There are some misconceptions out their regarding the speed of MPLS vs IPv4
packet processing ....

Back in the mid 90's the state-of-the-art in edge and core routing technology
was processor based packet forwarding.  At that same time the requirements
for how per packet forwarding decisions were being made was getting more
complicated.  Edge and core routers were being asked to consider source and
destination addresses, incoming and outgoing interfaces, as well as TCP/UDP
port numbers.  This forced router vendors to switch to some sort of "flow" or
"hash" based look up to determine the forwarding treatment (next hop and/or
queuing).  As any CS major knows both flow and hash based look up schemes can
suffer from high amounts of "key collisions" when 1000s of packet flows per
second are being considered.  This in essence change the look up depth from
32 bits to something greater then 32 bits depending on the technique and the
amount of "key collisions".  So per packet decisions making was becoming
a bottle neck in the core of the network.  Along came various "IP Switching"
techniques and "tag switching" all of which contributed to MPLS.  One of the
benefits of MPLS at that time was that the complex decision making for
forwarding treatment was done once before  at "LSP setup time" and per packet
processing would be a consistent 20 bit look up.  If the state-of-the-art
in packet forwarding has stood still, then MPLS would have been the savior
of core routing, but in the time it took for MPLS to become a standard the
world of packet forwarding was revolutionized by ASICs and FPGAs.  These
hardware based packet look up engines could do the complex look up required
by core and edge routers faster then the pipes could transport the packets.

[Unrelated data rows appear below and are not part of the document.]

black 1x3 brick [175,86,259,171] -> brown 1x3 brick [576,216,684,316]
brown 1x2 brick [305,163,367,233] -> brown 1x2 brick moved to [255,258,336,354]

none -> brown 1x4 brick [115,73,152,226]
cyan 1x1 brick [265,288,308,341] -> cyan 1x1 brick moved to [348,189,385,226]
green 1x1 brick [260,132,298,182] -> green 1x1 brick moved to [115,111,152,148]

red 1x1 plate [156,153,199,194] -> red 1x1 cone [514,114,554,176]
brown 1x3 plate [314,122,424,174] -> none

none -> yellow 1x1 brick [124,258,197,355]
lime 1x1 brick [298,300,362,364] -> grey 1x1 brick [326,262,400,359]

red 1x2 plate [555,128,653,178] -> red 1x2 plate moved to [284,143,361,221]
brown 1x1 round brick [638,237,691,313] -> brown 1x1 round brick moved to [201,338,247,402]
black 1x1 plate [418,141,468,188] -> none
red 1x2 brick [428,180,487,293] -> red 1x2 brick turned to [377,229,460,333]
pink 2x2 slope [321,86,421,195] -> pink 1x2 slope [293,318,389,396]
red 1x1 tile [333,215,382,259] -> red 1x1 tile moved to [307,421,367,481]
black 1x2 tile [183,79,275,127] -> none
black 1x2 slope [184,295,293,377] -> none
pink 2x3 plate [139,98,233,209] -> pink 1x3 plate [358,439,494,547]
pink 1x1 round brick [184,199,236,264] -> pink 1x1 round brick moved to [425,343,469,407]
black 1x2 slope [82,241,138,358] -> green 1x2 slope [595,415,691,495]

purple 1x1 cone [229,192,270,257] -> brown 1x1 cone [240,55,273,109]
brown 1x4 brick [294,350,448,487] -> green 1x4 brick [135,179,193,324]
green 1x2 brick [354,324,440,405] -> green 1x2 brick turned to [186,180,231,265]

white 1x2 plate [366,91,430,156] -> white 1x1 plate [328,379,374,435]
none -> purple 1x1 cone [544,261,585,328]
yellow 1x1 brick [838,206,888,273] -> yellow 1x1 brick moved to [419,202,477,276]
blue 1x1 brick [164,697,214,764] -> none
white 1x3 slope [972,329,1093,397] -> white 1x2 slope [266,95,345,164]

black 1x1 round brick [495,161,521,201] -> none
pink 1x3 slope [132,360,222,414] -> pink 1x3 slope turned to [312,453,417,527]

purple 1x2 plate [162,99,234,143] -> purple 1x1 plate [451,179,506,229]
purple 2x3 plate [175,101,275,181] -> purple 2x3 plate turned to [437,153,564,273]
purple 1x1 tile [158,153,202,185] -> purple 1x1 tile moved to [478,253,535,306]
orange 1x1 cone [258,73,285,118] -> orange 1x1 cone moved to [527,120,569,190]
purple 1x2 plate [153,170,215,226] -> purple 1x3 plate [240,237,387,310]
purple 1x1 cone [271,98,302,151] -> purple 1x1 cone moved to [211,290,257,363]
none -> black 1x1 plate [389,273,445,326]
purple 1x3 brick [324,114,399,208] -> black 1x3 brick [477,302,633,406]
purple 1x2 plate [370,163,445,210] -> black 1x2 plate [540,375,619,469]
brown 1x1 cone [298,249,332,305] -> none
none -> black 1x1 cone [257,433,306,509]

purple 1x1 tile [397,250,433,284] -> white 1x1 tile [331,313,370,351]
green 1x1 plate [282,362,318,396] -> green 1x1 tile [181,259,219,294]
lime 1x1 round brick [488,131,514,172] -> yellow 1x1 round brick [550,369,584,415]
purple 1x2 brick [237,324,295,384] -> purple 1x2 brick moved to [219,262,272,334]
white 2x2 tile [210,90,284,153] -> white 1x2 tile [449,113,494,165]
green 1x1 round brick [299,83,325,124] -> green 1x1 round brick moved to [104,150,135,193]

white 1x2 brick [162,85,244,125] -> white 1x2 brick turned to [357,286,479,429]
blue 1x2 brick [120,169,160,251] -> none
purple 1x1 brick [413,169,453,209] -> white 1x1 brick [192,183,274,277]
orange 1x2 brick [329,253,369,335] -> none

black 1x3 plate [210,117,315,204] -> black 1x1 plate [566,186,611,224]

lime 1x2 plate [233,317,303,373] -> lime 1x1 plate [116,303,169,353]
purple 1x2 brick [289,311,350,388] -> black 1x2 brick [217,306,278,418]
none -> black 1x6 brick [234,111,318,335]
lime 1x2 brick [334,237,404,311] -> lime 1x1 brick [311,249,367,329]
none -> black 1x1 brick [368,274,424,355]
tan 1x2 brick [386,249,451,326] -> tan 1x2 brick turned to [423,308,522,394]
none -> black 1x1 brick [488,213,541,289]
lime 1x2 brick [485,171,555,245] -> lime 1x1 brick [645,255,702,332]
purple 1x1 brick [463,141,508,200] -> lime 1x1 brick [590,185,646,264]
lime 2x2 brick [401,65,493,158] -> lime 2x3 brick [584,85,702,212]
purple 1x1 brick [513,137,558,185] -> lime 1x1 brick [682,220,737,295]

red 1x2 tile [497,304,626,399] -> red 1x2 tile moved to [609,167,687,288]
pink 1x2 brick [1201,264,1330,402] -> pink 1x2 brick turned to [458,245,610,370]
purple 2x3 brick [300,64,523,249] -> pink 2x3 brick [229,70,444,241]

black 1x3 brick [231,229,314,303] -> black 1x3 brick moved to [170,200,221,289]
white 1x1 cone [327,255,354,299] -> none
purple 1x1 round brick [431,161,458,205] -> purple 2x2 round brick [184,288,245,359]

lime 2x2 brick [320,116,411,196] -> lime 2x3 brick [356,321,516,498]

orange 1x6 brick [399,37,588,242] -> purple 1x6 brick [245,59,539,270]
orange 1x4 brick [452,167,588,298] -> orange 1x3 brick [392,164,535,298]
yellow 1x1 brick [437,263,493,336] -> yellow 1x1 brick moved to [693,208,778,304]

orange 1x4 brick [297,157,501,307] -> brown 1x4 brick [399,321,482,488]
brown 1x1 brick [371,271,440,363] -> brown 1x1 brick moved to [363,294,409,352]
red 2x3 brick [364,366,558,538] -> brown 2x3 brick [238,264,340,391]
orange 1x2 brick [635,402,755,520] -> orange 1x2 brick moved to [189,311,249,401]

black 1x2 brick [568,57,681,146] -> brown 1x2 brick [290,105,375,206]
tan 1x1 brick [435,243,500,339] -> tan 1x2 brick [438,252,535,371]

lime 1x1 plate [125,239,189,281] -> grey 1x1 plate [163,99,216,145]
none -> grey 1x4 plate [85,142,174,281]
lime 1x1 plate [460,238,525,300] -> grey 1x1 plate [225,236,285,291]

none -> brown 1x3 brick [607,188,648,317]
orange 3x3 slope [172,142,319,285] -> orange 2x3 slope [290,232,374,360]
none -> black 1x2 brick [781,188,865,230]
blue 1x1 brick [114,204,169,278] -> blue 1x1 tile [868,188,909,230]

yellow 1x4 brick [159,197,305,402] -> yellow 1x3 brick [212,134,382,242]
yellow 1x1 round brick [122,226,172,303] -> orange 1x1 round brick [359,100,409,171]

So when people said "MPLS should be faster then IPv4 at packet processing"
they were not referring to standard destination based IPv4 forwarding, they
were talking about complex forwarding decision making.  Theoretically standard
IPv4 destination only processing has a worst case of 32 bits of look up and
MPLS has a constant 20 bits of look up, not enough of a difference to show
up in throughput tests.  So if your comparison of MPLS Linux forwarding
versus Linux IPv4 forward is only based on IPv4 destination look ups, you
should not expect to see a performance benefit (in fact MPLS Linux forces
all ILM keys into a 32 bit number, so it too is doing a 32 bit look up :-).
That in combination with the fact that MPLS Linux has not under gone any
sort of optimization and has enormous amount of debug/tracing code, while
the Linux IPv4 stack has undergone years of optimization by some of the
brightest minds in the world.  I'm surprised that MPLS Linux has performed
as well as it has in the tests results I've seen.